I’m a CEO who oversees .5 trillion in spend data. AI’s winners are already decided
By Leagh Turner, CEO of Coupa
The Debate on AI and Enterprise Software
The ongoing discussion regarding the impact of artificial intelligence (AI) on enterprise software often misses the core issue. Prominent leaders from companies such as Intuit, Salesforce, and Box have defended the role of Software as a Service (SaaS) in the evolving landscape of AI. Thoma Bravo’s Holden Spaht recently remarked, “Software is AI if you do it right.” I would take this a step further: SaaS and AI are not distinct entities; they are both facets of software. Some SaaS companies, particularly those with strong historical foundations, can achieve significant synergy by rapidly leveraging AI technologies.
The Role of Data in AI
To understand the dynamics at play, consider the analogy of two architects. One has read every book on structural engineering, while the other possesses those same books along with blueprints, soil samples, and maintenance records for every building in a specific area over the last two decades. Who would you trust to construct a skyscraper in a seismic zone?
In this analogy, AI serves as the engine, and data is its fuel. However, not all data is created equal. Software that relies on generic, unstructured, and unverified public internet data is akin to using low-grade kerosene to fuel an engine. In contrast, software platforms designed for specific purposes, which manage critical workflows and have accumulated trusted, proprietary data over time, operate on high-octane fuel.
At Coupa, this translates to overseeing $9.5 trillion in proprietary transaction data generated by over 10 million buyers and suppliers engaged in real business transactions in real time.

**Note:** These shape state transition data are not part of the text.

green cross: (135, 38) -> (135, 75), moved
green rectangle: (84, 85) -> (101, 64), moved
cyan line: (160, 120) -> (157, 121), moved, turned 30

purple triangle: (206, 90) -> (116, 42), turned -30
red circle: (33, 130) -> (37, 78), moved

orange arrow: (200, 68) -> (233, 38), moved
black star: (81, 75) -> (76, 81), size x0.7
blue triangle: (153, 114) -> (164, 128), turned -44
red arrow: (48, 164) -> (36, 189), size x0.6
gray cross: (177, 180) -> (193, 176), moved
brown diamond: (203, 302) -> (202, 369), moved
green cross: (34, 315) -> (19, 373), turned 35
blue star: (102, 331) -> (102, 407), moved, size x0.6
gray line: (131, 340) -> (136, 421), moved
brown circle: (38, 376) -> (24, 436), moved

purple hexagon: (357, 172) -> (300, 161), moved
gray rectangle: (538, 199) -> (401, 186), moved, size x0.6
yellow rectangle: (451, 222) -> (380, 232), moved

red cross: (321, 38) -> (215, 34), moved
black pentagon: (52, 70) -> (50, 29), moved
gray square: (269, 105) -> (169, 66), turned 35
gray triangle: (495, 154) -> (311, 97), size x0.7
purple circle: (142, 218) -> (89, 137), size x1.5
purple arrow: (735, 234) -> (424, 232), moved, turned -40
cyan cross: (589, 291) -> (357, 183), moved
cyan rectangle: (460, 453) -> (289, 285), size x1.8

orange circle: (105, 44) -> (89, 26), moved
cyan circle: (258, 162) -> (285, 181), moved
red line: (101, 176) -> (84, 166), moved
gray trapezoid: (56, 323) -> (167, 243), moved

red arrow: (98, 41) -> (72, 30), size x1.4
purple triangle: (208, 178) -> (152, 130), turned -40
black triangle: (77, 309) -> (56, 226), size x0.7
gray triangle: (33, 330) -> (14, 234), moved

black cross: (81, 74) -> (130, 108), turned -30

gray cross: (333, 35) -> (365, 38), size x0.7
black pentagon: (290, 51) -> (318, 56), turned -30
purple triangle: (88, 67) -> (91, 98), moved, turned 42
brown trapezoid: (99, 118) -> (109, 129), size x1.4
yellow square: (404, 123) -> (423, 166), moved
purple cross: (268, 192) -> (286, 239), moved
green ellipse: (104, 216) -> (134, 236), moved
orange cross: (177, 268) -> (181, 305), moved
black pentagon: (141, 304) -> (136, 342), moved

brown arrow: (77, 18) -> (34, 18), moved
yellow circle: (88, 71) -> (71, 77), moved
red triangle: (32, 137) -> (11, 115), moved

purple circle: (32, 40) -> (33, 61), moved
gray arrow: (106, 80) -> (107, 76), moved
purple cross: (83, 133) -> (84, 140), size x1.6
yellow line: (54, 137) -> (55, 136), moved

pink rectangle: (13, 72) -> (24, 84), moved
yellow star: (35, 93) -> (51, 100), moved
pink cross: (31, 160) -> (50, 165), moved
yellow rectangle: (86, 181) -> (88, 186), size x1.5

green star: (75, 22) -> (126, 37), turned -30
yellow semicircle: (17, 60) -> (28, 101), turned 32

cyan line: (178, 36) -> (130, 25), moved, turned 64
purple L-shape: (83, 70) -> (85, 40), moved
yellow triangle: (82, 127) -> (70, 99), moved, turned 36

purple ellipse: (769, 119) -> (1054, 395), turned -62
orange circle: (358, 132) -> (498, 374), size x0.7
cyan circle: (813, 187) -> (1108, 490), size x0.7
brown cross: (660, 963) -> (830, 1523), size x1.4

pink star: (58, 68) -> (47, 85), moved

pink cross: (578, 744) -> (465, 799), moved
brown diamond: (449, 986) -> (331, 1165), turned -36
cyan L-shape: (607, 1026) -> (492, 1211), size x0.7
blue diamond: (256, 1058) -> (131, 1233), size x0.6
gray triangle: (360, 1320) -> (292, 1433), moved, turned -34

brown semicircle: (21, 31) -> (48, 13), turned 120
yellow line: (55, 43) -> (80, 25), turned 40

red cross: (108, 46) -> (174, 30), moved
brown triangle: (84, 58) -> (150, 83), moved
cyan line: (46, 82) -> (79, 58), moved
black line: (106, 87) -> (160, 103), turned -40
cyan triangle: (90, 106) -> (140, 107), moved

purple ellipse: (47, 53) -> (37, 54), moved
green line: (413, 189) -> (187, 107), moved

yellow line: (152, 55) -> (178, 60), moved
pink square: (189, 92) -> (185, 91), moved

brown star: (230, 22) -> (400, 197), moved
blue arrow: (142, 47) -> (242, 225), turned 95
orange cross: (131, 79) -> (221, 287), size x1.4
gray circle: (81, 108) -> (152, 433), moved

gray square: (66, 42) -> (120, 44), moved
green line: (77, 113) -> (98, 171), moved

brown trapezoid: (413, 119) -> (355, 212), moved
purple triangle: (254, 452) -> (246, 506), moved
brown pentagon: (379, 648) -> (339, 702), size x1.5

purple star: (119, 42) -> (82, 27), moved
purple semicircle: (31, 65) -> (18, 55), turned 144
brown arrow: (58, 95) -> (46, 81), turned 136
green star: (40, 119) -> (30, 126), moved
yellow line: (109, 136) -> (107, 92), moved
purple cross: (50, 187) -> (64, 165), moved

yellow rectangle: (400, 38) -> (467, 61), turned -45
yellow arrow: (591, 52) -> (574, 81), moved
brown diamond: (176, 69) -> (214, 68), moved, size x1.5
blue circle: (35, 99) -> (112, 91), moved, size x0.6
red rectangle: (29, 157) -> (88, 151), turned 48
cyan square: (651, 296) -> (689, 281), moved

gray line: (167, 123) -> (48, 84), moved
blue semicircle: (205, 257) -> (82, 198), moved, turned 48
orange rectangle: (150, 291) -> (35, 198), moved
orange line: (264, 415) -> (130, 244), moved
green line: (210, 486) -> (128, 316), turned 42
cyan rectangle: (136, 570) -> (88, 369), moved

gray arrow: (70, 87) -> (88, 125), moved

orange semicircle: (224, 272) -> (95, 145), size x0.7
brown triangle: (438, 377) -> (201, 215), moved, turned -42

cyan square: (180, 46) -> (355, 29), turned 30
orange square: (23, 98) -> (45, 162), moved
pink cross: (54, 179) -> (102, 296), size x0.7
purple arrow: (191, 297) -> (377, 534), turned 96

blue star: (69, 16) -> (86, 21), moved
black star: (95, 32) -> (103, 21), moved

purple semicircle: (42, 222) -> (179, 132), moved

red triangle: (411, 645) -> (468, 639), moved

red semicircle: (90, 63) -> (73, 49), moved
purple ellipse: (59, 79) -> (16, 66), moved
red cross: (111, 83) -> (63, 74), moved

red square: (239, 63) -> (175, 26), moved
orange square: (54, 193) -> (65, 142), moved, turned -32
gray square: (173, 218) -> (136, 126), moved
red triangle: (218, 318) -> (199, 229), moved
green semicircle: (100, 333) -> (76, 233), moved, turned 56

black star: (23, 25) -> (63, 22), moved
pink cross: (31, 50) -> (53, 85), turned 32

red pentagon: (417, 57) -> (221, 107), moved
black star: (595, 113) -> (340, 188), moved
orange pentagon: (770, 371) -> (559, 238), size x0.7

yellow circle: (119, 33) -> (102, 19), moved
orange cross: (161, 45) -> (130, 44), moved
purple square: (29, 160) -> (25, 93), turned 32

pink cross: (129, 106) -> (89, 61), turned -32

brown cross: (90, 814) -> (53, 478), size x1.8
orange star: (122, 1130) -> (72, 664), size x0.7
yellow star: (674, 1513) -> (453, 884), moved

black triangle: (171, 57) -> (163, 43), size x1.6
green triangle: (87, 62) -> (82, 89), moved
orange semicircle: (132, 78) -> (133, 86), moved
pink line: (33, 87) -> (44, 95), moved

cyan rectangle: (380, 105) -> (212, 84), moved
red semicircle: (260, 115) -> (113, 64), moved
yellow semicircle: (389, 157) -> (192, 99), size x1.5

The Unfair Advantage of Early Investment
With over 20 years of experience in enterprise technology, including tenures at Xerox, Oracle, SAP, and Ceridian, I can confidently assert that the companies currently succeeding in the AI landscape did not begin their journey with the advent of ChatGPT three and a half years ago. Instead, they laid the groundwork a decade ago through investments in machine learning and predictive analytics.
For years, we have been “priming the pump,” utilizing machine learning to clean data, categorize spending, and identify risks. This foundational work creates a significant difference between being a “bolt-on” solution and a “built-in” one. Software vendors who are only now discovering AI are essentially attempting to attach a jet engine to a horse-drawn carriage, lacking the structural integrity required for success.
The Divergence in the Market
As we look to the future, a clear divergence is emerging in the market:
- The Losers: SaaS providers that merely serve as thin user interface wrappers over public models. They lack the deeply embedded workflows necessary to deliver real customer value and will struggle to evolve quickly enough to remain competitive.
- The Winners: SaaS providers with domain expertise, deeply integrated workflows, and the capability to autonomously manage critical actions—such as tax compliance, supply chain resilience, and fraud detection—while also assisting customers in transforming their workforce.
It is important to note that great technology that users resist will simply become shelfware, failing to deliver the intended benefits.
The Shift Towards Outcome-Based Pricing
We are witnessing a fundamental shift in how software is purchased and sold. The traditional concept of the “seat license” is becoming outdated. Why should a company pay for a password when the focus should be on paying for results?
Progressive leaders are already adopting pricing models centered on outcomes. For instance, if our AI identifies $10 million in duplicate invoicing, and our customers have already realized over $300 billion in cumulative lifetime savings on the Coupa platform, our revenue should reflect that realized value rather than simply the number of employees with access.
The Future of Software and AI
The timing of this transformation—both in technology and workforce—remains uncertain, but the pace of change is rapid. Software vendors that have only recently embarked on their AI transitions may find themselves at a disadvantage. For organizations aiming for success, innovation must begin with data. The future will not belong to the most advanced AI model; it will belong to the software that possesses the best data and is deeply rooted in the daily operations of companies.
Conclusion
The landscape of enterprise software and AI is evolving rapidly, and the companies that have prepared themselves through strategic investments in data and technology are poised to lead. As the market continues to differentiate between those with a robust data foundation and those without, the importance of leveraging AI effectively cannot be overstated.
Note: The opinions expressed in this article are solely those of the author and do not necessarily reflect the views of Fortune.